Госпожа Марселанж не была столь уверена в непогрешимости и неподсудности фамилии ла Рош-Негли, но она никогда не пыталась разубедить в этом свою мать, поэтому лишь сказала:
– Пусть так, матушка, нам нечего опасаться ни за себя, ни за наше имя. Однако честь и благородство обязывает нас остаться здесь, с Жаком.
– Жак никогда ничего не скажет, — вмешалась в разговор Мари Будон. — Я вам уже говорила и снова повторю, что судьям не удастся вырвать у него ни единого слова против вас. Я не хочу его смерти и хотела бы его спасти, но если вдруг Жак Бессон лишится головы, то это случайность, не более того. Когда же речь идет о чести двух дам ла Рош-Негли, то ее надо спасать любой ценой. Вот почему я, как и графиня, думаю, что пора оставить Пюи и даже Францию, сейчас, немедленно.
– Итак, — прошептала госпожа Марселанж со сдержанным негодованием, — причина, по которой мы можем бросить Жака на произвол судьбы вместо того, чтобы бороться за него против судей, или, лучше сказать, наших врагов, состоит в том, что Жак слишком великодушен для того, чтобы заговорить даже после гнусного предательства с нашей стороны! Ах! Матушка, я спрашиваю себя, позволено ли урожденной ла Рош-Негли вести себя подобным образом? Если да, то я со стыдом вынуждена признать, что бывший свинопас из Шамбла куда благородней, чем я и моя мать!

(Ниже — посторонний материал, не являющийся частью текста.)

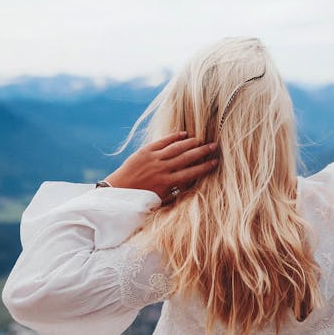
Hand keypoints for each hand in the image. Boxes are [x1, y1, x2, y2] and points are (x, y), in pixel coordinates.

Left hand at [104, 131, 218, 201]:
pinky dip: (174, 137)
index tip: (215, 162)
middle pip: (187, 158)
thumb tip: (190, 187)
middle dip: (202, 151)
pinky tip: (184, 134)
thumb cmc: (140, 199)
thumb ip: (175, 193)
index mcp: (167, 183)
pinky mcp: (145, 151)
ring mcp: (154, 159)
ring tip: (201, 139)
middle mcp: (162, 169)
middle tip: (214, 146)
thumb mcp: (159, 200)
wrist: (118, 191)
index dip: (205, 167)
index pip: (191, 173)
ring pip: (177, 148)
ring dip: (190, 143)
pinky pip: (163, 142)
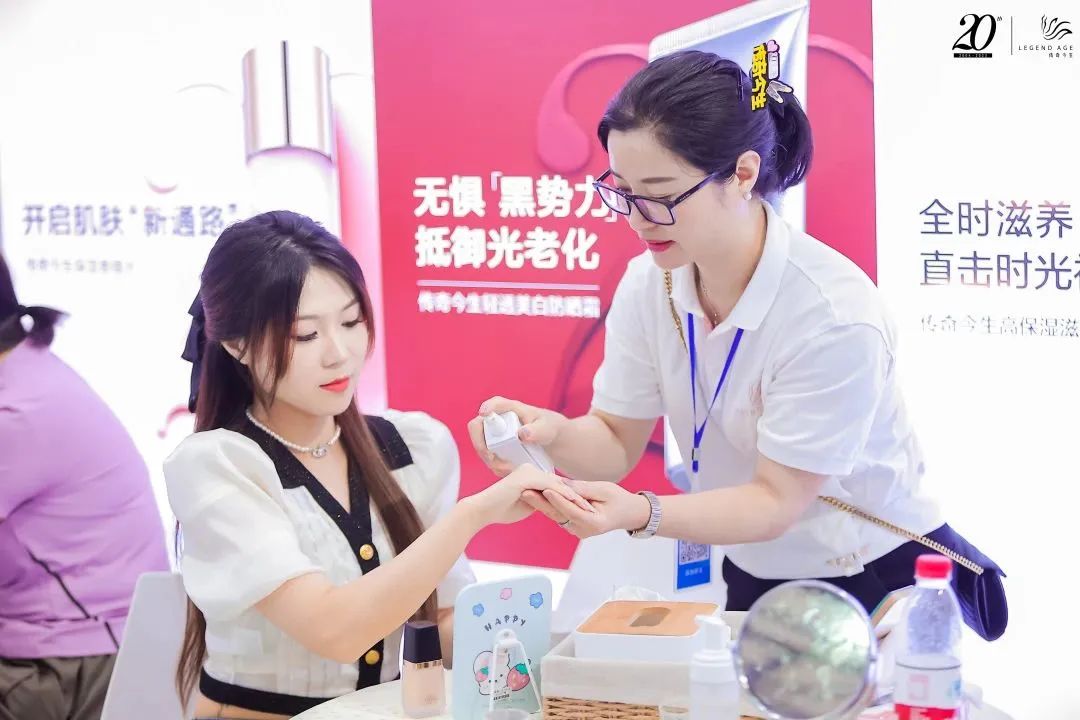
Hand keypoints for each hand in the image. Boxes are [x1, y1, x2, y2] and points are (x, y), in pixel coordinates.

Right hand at [462, 465, 593, 525]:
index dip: (570, 496)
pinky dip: (565, 497)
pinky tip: (578, 504)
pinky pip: (552, 488)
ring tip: (590, 507)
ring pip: (558, 485)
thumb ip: (539, 500)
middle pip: (559, 483)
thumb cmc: (500, 509)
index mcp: (530, 473)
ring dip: (574, 496)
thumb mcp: (526, 504)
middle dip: (576, 495)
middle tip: (593, 505)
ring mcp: (529, 471)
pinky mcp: (528, 478)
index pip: (555, 485)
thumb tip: (551, 504)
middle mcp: (531, 469)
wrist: (482, 510)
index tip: (585, 506)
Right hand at [467, 396, 568, 477]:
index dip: (487, 407)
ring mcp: (495, 434)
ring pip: (481, 446)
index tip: (484, 413)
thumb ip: (537, 431)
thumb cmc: (549, 428)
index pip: (495, 403)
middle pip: (478, 428)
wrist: (550, 440)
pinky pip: (488, 458)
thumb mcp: (547, 428)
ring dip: (490, 460)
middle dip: (481, 445)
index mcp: (511, 409)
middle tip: (492, 459)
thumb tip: (521, 434)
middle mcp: (498, 420)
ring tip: (507, 469)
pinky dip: (496, 467)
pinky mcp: (496, 448)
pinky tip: (508, 472)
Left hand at [524, 480, 652, 539]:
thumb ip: (583, 488)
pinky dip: (548, 505)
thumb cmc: (619, 499)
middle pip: (558, 515)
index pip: (572, 510)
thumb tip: (563, 483)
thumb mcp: (604, 489)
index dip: (558, 499)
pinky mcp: (572, 526)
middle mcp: (583, 530)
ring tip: (525, 491)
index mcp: (594, 523)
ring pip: (556, 515)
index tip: (545, 489)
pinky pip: (558, 515)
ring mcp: (577, 530)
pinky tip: (535, 495)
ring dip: (540, 503)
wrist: (627, 513)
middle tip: (525, 491)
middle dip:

Сказав это, она без сил рухнула в кресло. Выслушав ее, мать внимательно посмотрела на дочь.
– Теодора, — сказала она наконец, не спуская с нее глаз, — я одобряю чувства, о которых ты говорила, и хочу тебе сказать, что полностью разделяю их. Однако я удивлена столь решительной переменой в твоем поведении, и не сердись на меня, если я задам тебе вопрос: какое чувство, кроме благородства, которое я вполне понимаю, сделало тебя столь мужественной, твердой и преданной?
Язвительный взгляд графини так ясно закончил ее мысль, что Теодора покраснела и смутилась.
– Что же ты не отвечаешь мне, Теодора? — настаивала графиня.
– Ну что ж такого! — прошептала та тихим голосом, таким тихим, что надо было угадывать слова. — Ну что ж такого… если бы и так!..
Графиня несколько минут постояла нахмурив лоб, потом повернулась к Мари Будон и сказала ей голосом спокойным и не терпящим возражений:
– Мари, мы остаемся.
– Хоть я и против, — ответила служанка, — но если так вам угодно, то возражать не стану, — и тут же добавила: — Раз мы остаемся, то я пойду к Арзаку.
– Зачем? Что тебе от него надо?
– В деле первого сентября замешаны два человека.
– Ну и что?
– Один из них в тюрьме, причем нас он не волнует, но другой — Арзак, то есть олицетворение алчности, вероломства, измены, Арзак, который готов предать нас в любую минут и все рассказать, — разгуливает на свободе. Надо найти способ сделать так, чтобы он прикусил язык раз и навсегда.
– Мне думается, это очень трудно, Мари.
– Кажется, такой способ есть.
Она на минуту задумалась.
– Вот, — сказала она наконец. — Я обещаю ему десять тысяч франков, даю ему шестьсот золотом, доказываю, что судьи обманули его, и он не получит ни места, ни денег. Вид шестисот франков внушит ему уверенность, что он получит обещанные десять тысяч… Словом, я знаю Арзака и ручаюсь, что он будет на нашей стороне.
– Ступай, Мари, и сделай все, что считаешь нужным.
– Это еще не все. У нас есть двадцать свидетелей, а нам надо сто. Я поговорю с Жаном Мареном, и они будут у нас самое большее через три дня. Ваше имя останется вне подозрений: свидетели увидят только Морена и станут договариваться с ним. Это обойдется вам в четыре тысяч франков. Нельзя допустить, чтобы Марселанжи опередили нас. Все, я бегу к Арзаку.
Она быстро вышла, положив в карман шестьсот франков для Арзака.